I make another two, year-long strides in my research, and I land in 1990, and I find that article by Paul A. David (David 1990). This is another piece of literature in that larger stream, which wanders into the ambiguous and foggy realm of carryovers from technological change into improvements of productivity. In 1990 it was already obvious that technological change and growth of productivity are not necessarily going hand in hand. Professor David tries to provide an explanation by equating modern technological changes to the historical ones. His message is the following: technology and society need time to adapt to each other, and the more complex the technology, and the more branching it can grow into other technologies, the more time the social structure needs to become familiar with. Paul A. David states something that initially looks like a paradox: the more revolutionary a technology seems, due to its novelty, the more time we need to swallow it. In fact, there is no such thing as technological revolutions, because the deeper the change, the longer it takes. Professor David’s argument makes me wonder, where are we, in terms of slow revolutions, with the technologies of renewable energies. Is our social structure just beginning to wrap itself around those solar modules and windmills? Or is it already a mature relationship?
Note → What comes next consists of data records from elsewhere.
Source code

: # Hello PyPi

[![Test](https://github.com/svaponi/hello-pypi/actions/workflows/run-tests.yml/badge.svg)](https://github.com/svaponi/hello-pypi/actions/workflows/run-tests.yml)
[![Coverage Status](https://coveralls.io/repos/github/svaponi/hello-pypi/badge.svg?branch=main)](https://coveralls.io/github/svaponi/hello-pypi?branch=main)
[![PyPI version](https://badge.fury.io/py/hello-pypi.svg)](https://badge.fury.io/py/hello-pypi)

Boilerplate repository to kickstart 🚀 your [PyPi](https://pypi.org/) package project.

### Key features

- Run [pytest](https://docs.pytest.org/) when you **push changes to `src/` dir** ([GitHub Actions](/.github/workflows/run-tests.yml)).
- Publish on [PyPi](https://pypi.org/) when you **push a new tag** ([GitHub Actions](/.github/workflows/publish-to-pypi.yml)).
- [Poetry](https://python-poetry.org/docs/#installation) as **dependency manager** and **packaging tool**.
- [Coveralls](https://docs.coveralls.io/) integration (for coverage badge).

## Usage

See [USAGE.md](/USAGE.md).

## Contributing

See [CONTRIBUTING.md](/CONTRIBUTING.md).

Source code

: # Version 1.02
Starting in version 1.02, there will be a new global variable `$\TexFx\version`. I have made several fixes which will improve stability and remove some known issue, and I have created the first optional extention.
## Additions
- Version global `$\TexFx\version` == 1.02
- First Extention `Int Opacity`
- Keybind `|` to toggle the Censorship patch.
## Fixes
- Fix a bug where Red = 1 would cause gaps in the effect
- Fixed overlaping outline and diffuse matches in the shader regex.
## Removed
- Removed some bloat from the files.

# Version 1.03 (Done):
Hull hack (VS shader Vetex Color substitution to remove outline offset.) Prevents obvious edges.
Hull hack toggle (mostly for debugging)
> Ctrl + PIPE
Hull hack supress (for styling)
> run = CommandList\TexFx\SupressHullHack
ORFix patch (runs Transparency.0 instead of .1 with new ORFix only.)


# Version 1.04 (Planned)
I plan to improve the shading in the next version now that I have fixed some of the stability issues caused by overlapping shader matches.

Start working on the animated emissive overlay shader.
Right, science is fun, but it’s time for me to attend to my other commitments. Provisionally, I am saying goodbye to you from the year 1990.
 Mumford, L., 1964, Authoritarian and Democratic Technics, Technology and Culture, Vol. 5, No. 1 (Winter, 1964), pp. 1-8
Published by: The Johns Hopkins University Press on behalf of the Society for the History of Technology
 MacKenzie, D., 1984, Marx and the Machine, Technology and Culture, Vol. 25, No. 3. (Jul., 1984), pp. 473-502.
 Mahoney, M.S., 1988, The History of Computing in the History of Technology, Princeton, NJ, Annals of the History of Computing 10(1988), pp. 113-125
 David, P. A. (1990). The dynamo and the computer: an historical perspective on the modern productivity paradox. The American Economic Review, 80(2), 355-361.